The Push is a Young Adult novel set in 1957, focusing on a young Sydney girl Erica who gets involved with the now famous, or infamous Libertarian group The Push. Erica is in a dead end office job and seeing a boring coworker who her mother is keen for her to marry. Erica lives in Glebe, a solidly working class area back then with a mother who is bitter at being left alone to raise her children after Erica’s father died in the war.
There’s missing older sister Peggy, who is gradually revealed, and for me, this was the strongest element of the book. Peggy has obviously had something awful happen that has caused her mother to drive her out and keep her away from her younger sister. Erica’s meeting with The Push characters is at first slow moving and not very involving. She loses her virginity to one member, and quickly realises that he won’t make any commitment to her, because the Libertarians don’t believe in that sort of thing.
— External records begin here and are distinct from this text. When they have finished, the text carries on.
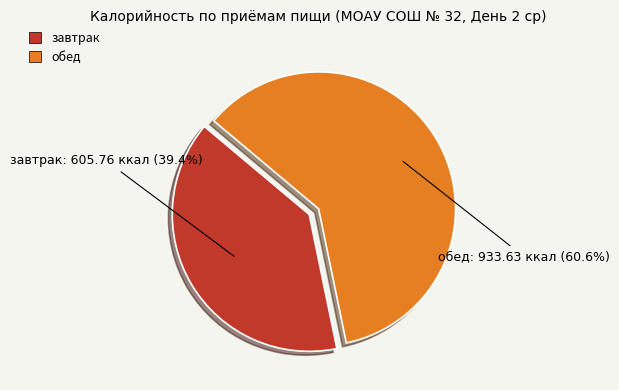

Rank the categories by value from lowest to highest.

завтрак, обед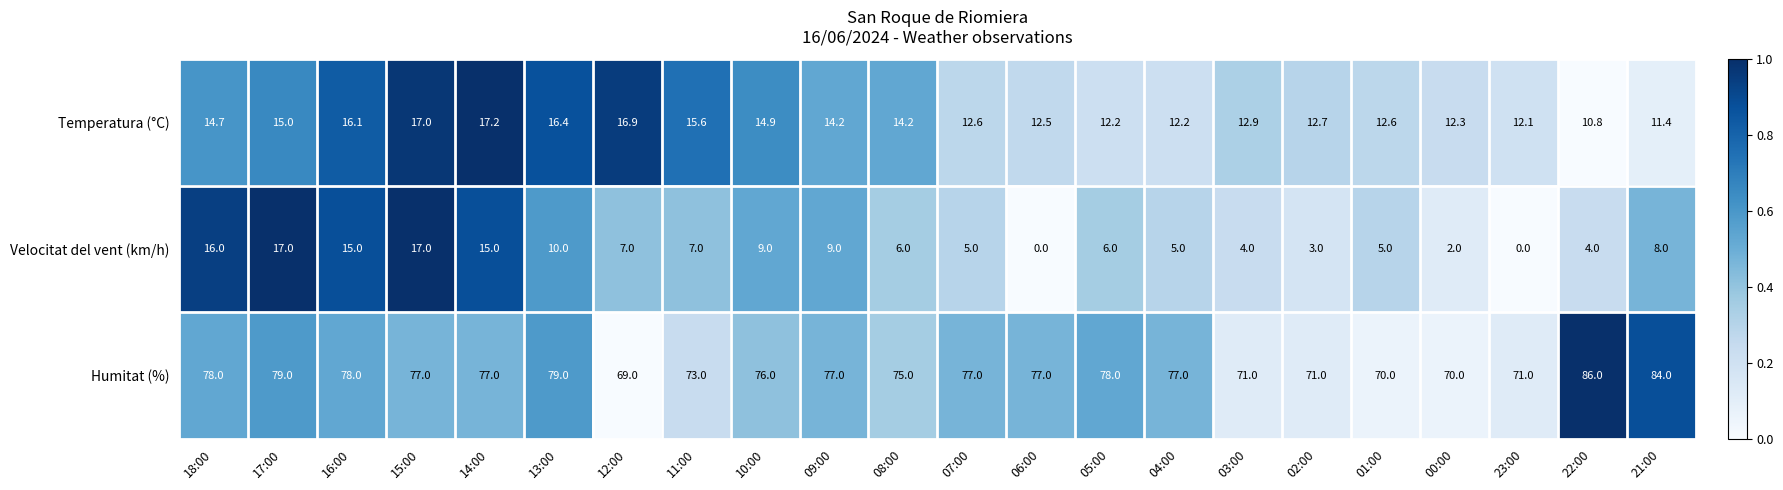

What is the sum of the Velocitat del vent (km/h) values at 03:00 and 21:00?

12.0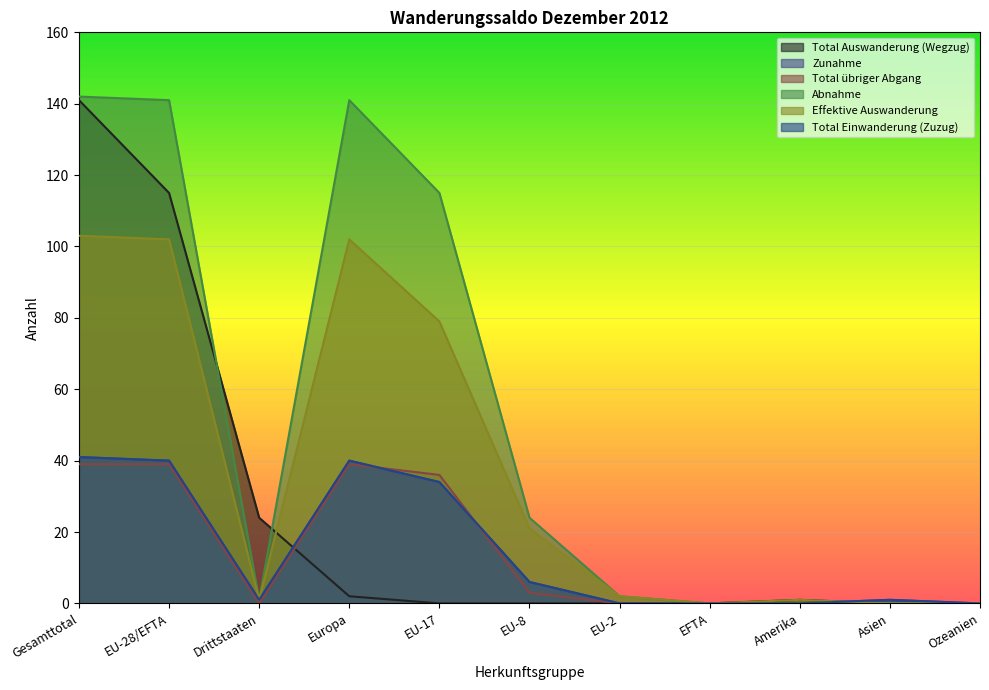

The Zunahme series shows 28 at Ozeanien. True or false?

False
The story does pick up pace when Erica helps out a Push girl who is pregnant and is trying to sort out what to do about it. But the early scenes seem a bit lacking in emotion and the dialogue of the push values feels forced. There’s also some clunky attempts to show that we are in 1957, such as a suitcase that is described in great detail, the only purpose of which appears to be to inject some period detail. The descriptions of Erica’s mother doing the washing with the copper are more convincing.
The ending is also upbeat and is left open-ended and feels right, something I’m working hard to master in my story also.
Its a solid story but I’ve learned from it to focus on the relationships that matter most and in Young Adult stories, I think that really means family. And to go easy on the period detail and only to include it where it fits.